▶ **PROVIDED TEXT**
DC VOTERS READ THIS!

DOMINO DEVELOPMENT PLAN THREATENS DC

A master plan to displace residents and small businesses and turn DC into a THEME PARK for corporations, out-of-town developers, and the wealthy

An important message from Scott McLarty, Green Party candidate for the Ward One City Council seat. Paid for by Ward One Citizens for McLarty, Philip Barlow, Treasurer. For more information, call (202) 518-5624. We take no corporate contributions. VOTE GREEN!

The people of DC lack democracy In two ways:

  1. We enjoy no representation in Congress; we suffer the recent cancellation of limited home rule through the appointment of the Financial Control Board and the imposition of the DC Revitalization Act of 1997 by Congress and President Clinton.
  2. Our elected city government has sold out to corporations and the suburbs. The result of our lack of democracy is a DC Domino Development Plan... turning DC into “Disneyland-on- the-Potomac” or “Crystal City North”!

The Domino Effect

Out-of-town corporations, with the cooperation of sold-out DC politicians in City Council, have undertaken this master plan to sell out and sell off DC, piece by piece, drive out middle and low income residents and small businesses, weaken labor protections, cater to out-of-town corporations, and perpetrate schemes to make money fly out of DC Here's how it works...

▶ **EXERCISE**
Reproduce the text above about the Domino Development Plan in full, word for word.

▶ **EXTRACTED MATERIAL**

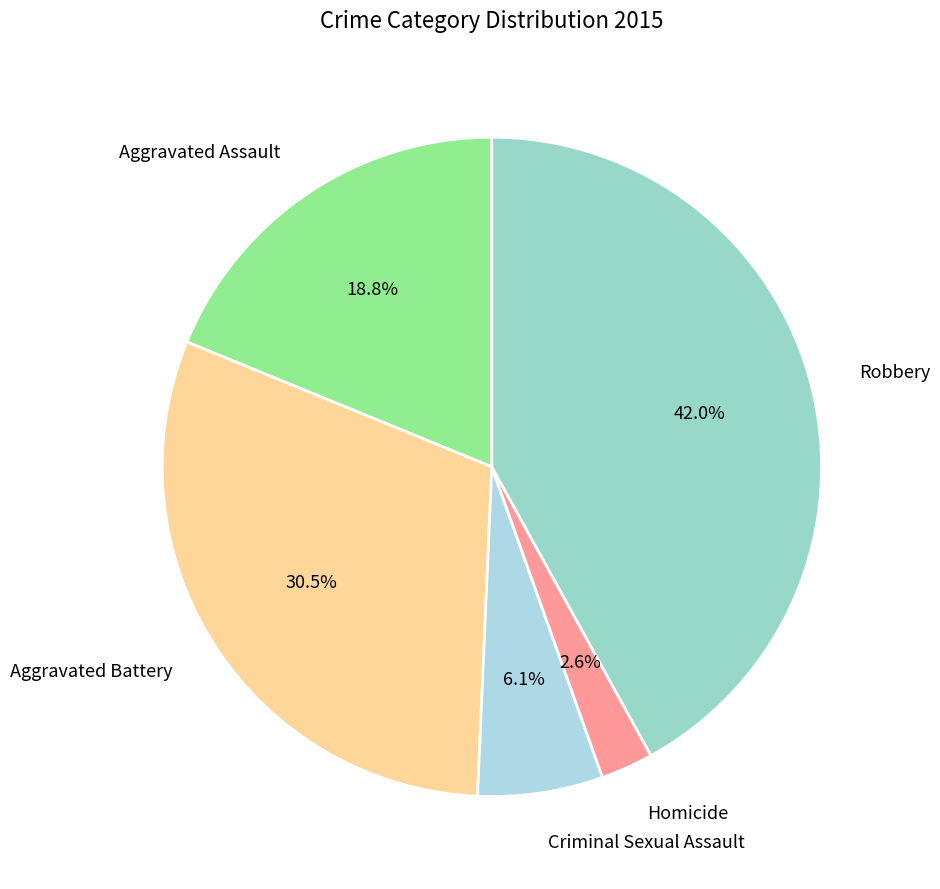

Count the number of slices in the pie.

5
...
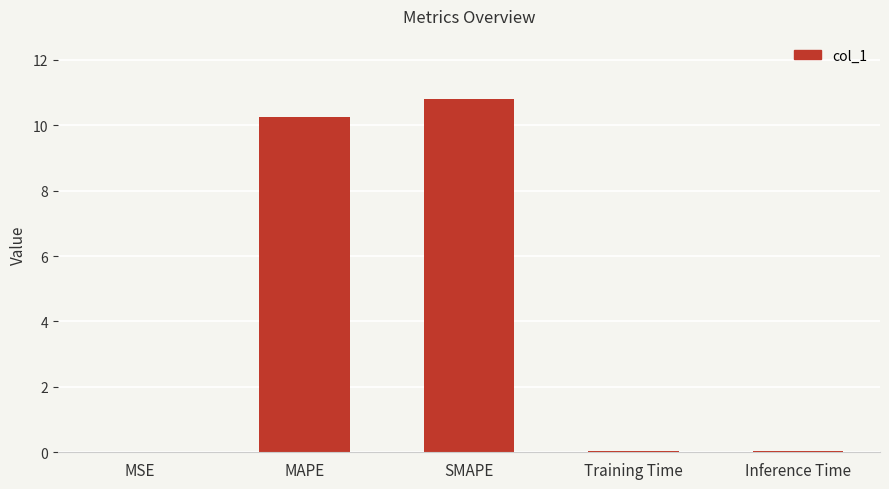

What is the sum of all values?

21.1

▶ **EXERCISE RESPONSE**
DC VOTERS READ THIS!

DOMINO DEVELOPMENT PLAN THREATENS DC

A master plan to displace residents and small businesses and turn DC into a THEME PARK for corporations, out-of-town developers, and the wealthy

An important message from Scott McLarty, Green Party candidate for the Ward One City Council seat. Paid for by Ward One Citizens for McLarty, Philip Barlow, Treasurer. For more information, call (202) 518-5624. We take no corporate contributions. VOTE GREEN!

The people of DC lack democracy In two ways:

  1. We enjoy no representation in Congress; we suffer the recent cancellation of limited home rule through the appointment of the Financial Control Board and the imposition of the DC Revitalization Act of 1997 by Congress and President Clinton.
  2. Our elected city government has sold out to corporations and the suburbs. The result of our lack of democracy is a DC Domino Development Plan... turning DC into “Disneyland-on- the-Potomac” or “Crystal City North”!

The Domino Effect

Out-of-town corporations, with the cooperation of sold-out DC politicians in City Council, have undertaken this master plan to sell out and sell off DC, piece by piece, drive out middle and low income residents and small businesses, weaken labor protections, cater to out-of-town corporations, and perpetrate schemes to make money fly out of DC Here's how it works...